4 - there are a number of guys here running solids on the street with no problems at all. Run an archives search for info on the pros/cons of the swap in a C3.
Originally Posted by rihwoods
With solids,you can expect to have some bolts vibrate loose occasionally...header bolts,power steering pivot bolt, bracket,etc....I've had to loctite some of mine on the 69 502...
First I've heard of that problem, and there are quite a few guys around here running solids.
From: Las Vegas - Just stop perpetuating myths please.
Try bolting the rubber mounts.
I used the ol' hot rodder trick - drill a hole through the stock type rubber mounts and install a 1/4-20 bolt & lock nut (no room for washers).
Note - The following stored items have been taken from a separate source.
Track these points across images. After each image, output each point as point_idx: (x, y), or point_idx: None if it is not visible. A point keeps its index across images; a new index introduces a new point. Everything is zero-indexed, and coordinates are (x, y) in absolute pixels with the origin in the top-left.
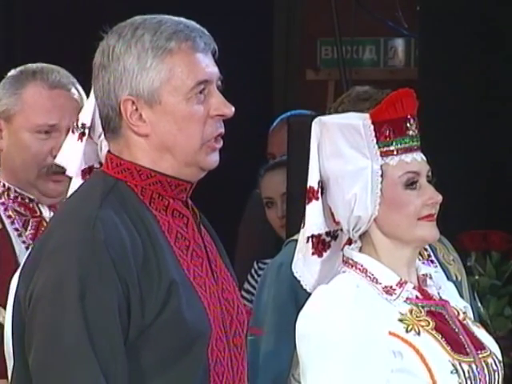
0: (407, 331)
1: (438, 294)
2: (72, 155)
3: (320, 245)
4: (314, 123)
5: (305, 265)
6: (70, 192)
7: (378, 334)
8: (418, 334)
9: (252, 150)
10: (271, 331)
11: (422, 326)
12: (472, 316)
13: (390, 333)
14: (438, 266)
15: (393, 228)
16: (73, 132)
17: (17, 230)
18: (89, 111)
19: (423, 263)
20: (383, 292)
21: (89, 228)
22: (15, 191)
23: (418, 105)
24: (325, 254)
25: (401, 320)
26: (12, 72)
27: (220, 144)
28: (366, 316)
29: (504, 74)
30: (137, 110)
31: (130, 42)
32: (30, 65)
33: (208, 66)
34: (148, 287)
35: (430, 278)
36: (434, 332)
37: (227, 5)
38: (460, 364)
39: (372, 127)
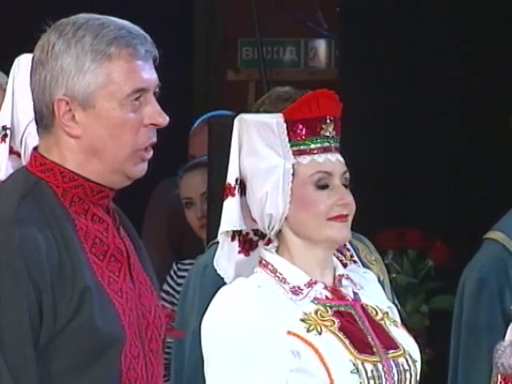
0: (308, 331)
1: (355, 294)
2: None
3: (247, 244)
4: (235, 120)
5: (229, 261)
6: None
7: (276, 334)
8: (320, 333)
9: (172, 151)
10: (196, 333)
11: (326, 326)
12: (397, 316)
13: (290, 332)
14: (361, 266)
15: (302, 227)
16: None
17: None
18: (7, 112)
19: (346, 263)
20: (289, 292)
21: (4, 230)
22: None
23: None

Actually i had 2 holes in the metal brackets so i just drilled on through the rubber and installed 2 bolts. Use thin lock nuts only snugged on - no torque - allows the mount to sqiwish the rubber some for vibration dampning. Has worked great so far but few miles due to wiped cam (another story).
I had the old mounts give at the drag strip and eat the fan shroud so i needed to do something. Maybe the old mounts were broke from the trans-shop or previous owner - who knows? But i feel this is the best fix now and never liked the poly mounts nor solid mounts.
I just installed the POLY engine mounts- I think they were Energy Suspensions, from Summit. I'm really happy with them. You can feel a little more engine vibration and thats a good thing - not offensive. They should last forever.